Zentraler Baustein des Projektes ist das Portal Schottarchiv digital, das die Staatsbibliothek zu Berlin entwickelt und vor wenigen Wochen freigeschaltet hat. Mit einer einzigen Suche kann hier der gesamte bislang erschlossene Archivbestand durchsucht und die Digitalisate direkt im Portal eingesehen werden. Die physisch getrennten Teilbestände des Archivs sind somit virtuell wieder zusammengeführt, die vielfältigen Querbeziehungen innerhalb des Archivs treten sichtbar zutage, indem beispielsweise die im Verlag in verschiedenen Teilarchiven abgelegte Korrespondenz über ein Werk zusammen mit den entsprechenden Manuskripten und Druckausgaben gefunden und untersucht werden kann.
Um dies zu ermöglichen, werden die Erschließungsdaten aus den verschiedenen Katalogsystemen anhand standardisierter Schnittstellen in einem gemeinsamen Index zusammengeführt und aufbereitet. Darauf aufbauend erlaubt das Portal differenzierte Sucheinstiege: Die einfache Suche bietet einen raschen Zugriff auf alle Dokumente, die beispielsweise mit einer Person oder einem Werk in Verbindung stehen. Über Facetten und
Filter kann das Suchergebnis jederzeit modifiziert und spezifiziert werden. Über die Expertensuche hingegen lassen sich mehrere Suchen miteinander kombinieren – zum Beispiel die Suche nach Quellen eines bestimmten Werkes mit derjenigen nach Korrespondenz des betreffenden Komponisten aus der Entstehungszeit des Werkes. Die zugehörigen Digitalisate werden über IIIF-Technologie (dem sog. International Image Interoperability Framework) direkt von den Quellsystemen in den Viewer des Portals eingebunden um sie direkt im Kontext des Portals betrachten zu können.

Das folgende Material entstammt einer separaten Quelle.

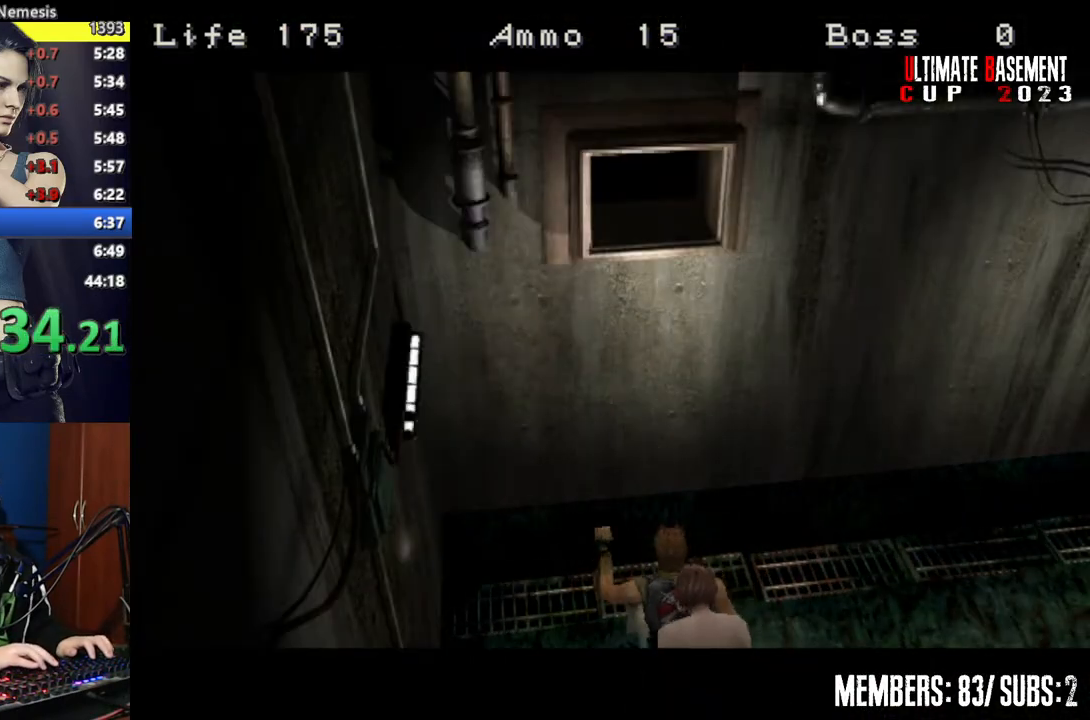
{"keys": [], "events": []}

Selbstverständlich sind alle Dokumente aus dem Schott-Archiv zusätzlich auch in den jeweiligen Katalogen und Digitalen Bibliotheken der beiden besitzenden Bibliotheken nachgewiesen und aufgenommen. Alle Datensätze des Schott-Portals enthalten daher einen Direktlink zu Katalogeintrag und Digitalisat in der besitzenden Bibliothek; die Möglichkeit einer Verlinkung auch von den Bibliothekskatalogen auf das Schott-Portal wird derzeit noch geprüft.
Ebenfalls „work in progress“ ist die Erschließung und Digitalisierung: die in die Staatsbibliothek zu Berlin gelangten Bestandssegmente, die besonders wertvolle Briefe und Manuskripte bedeutender Komponisten umfassen, werden bis Frühjahr 2022 vollständig erschlossen und digitalisiert sein. Für die wesentlich umfangreicheren Teile des Archivs, die die Bayerische Staatsbibliothek erworben hat, wurde vor kurzem ein dreijähriges Folgeprojekt bewilligt, so dass der Datenbestand des Schott-Portals auch in den kommenden Jahren kontinuierlich wachsen wird.